Il contratto di espansione deve inoltre contenere : 

a) il numero dei lavoratori da assumere e l’ indicazione dei relativi profili professionali compatibili con i piani di reindustrializzazione o riorganizzazione 

b) la programmazione temporale delle assunzioni 

c) l’ indicazione della durata a tempo indeterminato dei contratti di lavoro, compreso gli eventuali contratti di apprendistato professionalizzanti 

d) relativamente alle professionalità in organico, la riduzione complessiva media dell’ orario di lavoro e il numero dei lavoratori interessati, nonché il numero dei lavoratori che possono accedere al sopra indicato esodo incentivato 

In particolare, la riduzione dell’ orario di lavoro per i lavoratori che rimangono in servizio non può superare complessivamente il 30 per cento dell’orario giornaliero, settimanale o mensile dei lavoratori interessati al contratto di espansione. 

Resta comunque la possibilità per ciascun lavoratore di concordare la percentuale di riduzione dell’orario di lavoro, ove necessario, fino al 100 per cento nell’arco dell’ intero periodo del contratto di espansione stipulato. 

La nuova tipologia di contratto, ad oggi in fase sperimentale, è finanziata entro un limite di spesa di 15,7 milioni di euro per l’ anno 2019 e di 31,8 milioni di euro per l’ anno 2020. 

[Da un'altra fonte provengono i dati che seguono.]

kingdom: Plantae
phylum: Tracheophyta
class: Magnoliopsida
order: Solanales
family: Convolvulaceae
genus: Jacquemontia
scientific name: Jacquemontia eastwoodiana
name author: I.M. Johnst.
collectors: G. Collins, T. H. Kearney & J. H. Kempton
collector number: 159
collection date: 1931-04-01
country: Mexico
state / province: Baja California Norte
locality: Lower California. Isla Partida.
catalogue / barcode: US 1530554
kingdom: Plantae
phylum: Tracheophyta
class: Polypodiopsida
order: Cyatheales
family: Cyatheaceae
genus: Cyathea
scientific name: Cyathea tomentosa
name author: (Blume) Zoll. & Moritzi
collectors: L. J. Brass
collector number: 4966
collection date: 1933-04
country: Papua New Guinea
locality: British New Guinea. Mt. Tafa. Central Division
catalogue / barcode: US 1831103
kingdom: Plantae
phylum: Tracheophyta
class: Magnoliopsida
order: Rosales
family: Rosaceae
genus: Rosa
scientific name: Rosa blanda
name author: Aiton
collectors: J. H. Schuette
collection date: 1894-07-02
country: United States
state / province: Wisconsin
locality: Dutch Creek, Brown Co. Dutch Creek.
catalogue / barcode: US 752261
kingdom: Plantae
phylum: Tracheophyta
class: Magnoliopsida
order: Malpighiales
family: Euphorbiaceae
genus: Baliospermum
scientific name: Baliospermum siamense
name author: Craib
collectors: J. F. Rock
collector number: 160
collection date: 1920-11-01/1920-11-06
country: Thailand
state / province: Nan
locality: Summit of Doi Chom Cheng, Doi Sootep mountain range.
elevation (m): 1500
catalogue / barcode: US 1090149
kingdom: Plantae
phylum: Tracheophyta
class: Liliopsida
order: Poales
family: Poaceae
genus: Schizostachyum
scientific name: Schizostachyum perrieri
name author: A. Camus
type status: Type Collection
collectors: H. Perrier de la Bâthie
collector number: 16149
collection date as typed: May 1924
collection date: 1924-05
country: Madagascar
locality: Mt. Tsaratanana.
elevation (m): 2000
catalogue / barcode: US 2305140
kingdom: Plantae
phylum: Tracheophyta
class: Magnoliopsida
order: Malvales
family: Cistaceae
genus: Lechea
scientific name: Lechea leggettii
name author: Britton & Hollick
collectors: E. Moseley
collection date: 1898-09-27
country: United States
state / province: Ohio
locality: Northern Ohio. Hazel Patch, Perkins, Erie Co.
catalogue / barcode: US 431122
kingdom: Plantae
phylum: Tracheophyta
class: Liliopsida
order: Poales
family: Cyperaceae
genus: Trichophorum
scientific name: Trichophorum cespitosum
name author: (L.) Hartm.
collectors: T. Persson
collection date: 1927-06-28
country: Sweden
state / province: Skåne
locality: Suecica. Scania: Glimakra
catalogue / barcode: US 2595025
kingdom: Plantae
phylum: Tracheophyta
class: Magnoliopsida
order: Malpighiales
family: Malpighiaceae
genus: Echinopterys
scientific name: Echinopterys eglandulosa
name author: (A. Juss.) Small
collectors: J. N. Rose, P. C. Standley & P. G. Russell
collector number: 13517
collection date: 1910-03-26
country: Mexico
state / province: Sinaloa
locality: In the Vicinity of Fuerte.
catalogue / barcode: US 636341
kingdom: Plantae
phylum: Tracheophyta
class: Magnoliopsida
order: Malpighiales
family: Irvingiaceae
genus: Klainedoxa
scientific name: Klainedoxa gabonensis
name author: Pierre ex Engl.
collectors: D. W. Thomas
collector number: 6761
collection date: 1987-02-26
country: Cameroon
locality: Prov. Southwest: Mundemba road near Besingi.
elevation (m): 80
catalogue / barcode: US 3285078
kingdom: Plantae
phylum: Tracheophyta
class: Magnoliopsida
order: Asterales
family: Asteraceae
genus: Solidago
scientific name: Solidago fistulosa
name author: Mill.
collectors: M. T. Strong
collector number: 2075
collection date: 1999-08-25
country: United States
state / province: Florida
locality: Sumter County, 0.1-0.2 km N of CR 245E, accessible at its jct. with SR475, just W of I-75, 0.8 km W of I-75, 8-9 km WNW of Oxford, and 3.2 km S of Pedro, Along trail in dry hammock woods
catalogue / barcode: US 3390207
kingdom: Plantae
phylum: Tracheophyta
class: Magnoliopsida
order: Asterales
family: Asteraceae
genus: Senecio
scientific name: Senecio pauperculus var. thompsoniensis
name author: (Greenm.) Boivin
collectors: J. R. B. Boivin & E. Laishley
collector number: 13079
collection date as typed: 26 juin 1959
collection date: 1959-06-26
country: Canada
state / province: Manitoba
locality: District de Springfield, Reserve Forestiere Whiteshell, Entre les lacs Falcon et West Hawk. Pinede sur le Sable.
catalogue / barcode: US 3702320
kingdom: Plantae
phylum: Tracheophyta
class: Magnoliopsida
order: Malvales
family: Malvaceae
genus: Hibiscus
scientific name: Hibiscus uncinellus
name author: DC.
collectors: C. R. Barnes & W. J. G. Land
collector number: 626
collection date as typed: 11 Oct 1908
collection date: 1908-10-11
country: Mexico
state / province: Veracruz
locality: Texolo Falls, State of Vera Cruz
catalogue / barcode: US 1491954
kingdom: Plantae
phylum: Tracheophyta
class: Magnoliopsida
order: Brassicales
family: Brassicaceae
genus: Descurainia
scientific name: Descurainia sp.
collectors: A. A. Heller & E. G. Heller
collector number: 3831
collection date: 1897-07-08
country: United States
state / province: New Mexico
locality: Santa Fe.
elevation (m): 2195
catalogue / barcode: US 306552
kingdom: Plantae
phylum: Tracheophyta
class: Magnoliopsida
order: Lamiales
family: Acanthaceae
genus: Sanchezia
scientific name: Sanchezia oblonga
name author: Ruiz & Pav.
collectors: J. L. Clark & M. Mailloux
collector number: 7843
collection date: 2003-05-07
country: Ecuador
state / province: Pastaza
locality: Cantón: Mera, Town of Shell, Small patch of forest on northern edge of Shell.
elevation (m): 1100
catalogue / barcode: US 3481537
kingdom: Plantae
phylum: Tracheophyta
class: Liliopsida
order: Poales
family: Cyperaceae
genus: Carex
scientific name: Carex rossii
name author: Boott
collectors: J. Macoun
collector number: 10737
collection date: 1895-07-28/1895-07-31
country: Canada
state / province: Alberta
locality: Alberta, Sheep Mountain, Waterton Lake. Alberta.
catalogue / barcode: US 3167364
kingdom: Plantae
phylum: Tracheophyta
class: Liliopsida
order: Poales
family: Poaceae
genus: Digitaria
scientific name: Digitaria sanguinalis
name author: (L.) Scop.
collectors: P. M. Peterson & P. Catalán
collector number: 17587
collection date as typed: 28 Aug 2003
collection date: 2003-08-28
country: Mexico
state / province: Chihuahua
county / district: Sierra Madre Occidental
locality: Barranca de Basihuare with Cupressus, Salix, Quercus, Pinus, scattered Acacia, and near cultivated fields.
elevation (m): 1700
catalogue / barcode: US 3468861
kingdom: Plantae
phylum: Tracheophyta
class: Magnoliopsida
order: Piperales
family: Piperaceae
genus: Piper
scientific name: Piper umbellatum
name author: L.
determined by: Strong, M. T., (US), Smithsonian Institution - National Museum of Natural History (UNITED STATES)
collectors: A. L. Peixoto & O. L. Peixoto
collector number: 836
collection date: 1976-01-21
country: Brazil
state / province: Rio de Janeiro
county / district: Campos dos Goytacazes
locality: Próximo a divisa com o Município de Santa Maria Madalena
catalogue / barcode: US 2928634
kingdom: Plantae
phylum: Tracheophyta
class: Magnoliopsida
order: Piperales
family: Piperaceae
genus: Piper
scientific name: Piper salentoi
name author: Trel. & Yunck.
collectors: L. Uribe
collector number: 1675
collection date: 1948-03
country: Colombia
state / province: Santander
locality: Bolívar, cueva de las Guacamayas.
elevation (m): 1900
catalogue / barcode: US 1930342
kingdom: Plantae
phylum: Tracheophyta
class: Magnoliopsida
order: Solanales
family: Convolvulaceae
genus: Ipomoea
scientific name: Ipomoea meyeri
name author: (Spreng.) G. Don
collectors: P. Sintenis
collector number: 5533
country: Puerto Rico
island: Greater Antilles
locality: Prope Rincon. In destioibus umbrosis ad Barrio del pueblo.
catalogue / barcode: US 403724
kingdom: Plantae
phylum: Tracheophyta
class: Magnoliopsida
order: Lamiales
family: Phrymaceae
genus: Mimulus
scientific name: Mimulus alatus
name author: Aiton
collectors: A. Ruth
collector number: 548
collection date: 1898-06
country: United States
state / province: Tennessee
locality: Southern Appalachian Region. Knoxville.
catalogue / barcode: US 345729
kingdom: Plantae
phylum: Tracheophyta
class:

Peraltro continuano a produrre gli effetti fino alla loro naturale scadenza, così come le relative agevolazioni, i contratti di solidarietà espansiva in essere prima della modifica apportata dalla nuova normativa. 

Infine, il ricorso al richiamato esodo incentivato comporta, a fronte del licenziamento non opposto dal lavoratore e previo suo esplicito consenso, il riconoscimento, a carico del datore di lavoro, per tutto il periodo fino al raggiungimento del primo diritto alla pensione, di una indennità mensile, comprensiva della NASpI, commisurata al trattamento pensionistico lordo maturato dal lavoratore al momento della cessazione del rapporto, come calcolato dall’ INPS. 

Qualora il primo diritto alla pensione sia quello della pensione anticipata, il datore di lavoro dovrà però versare i contributi previdenziali utili al conseguimento del diritto, con esclusione del periodo già coperto dalla contribuzione figurativa a seguito della risoluzione del rapporto di lavoro.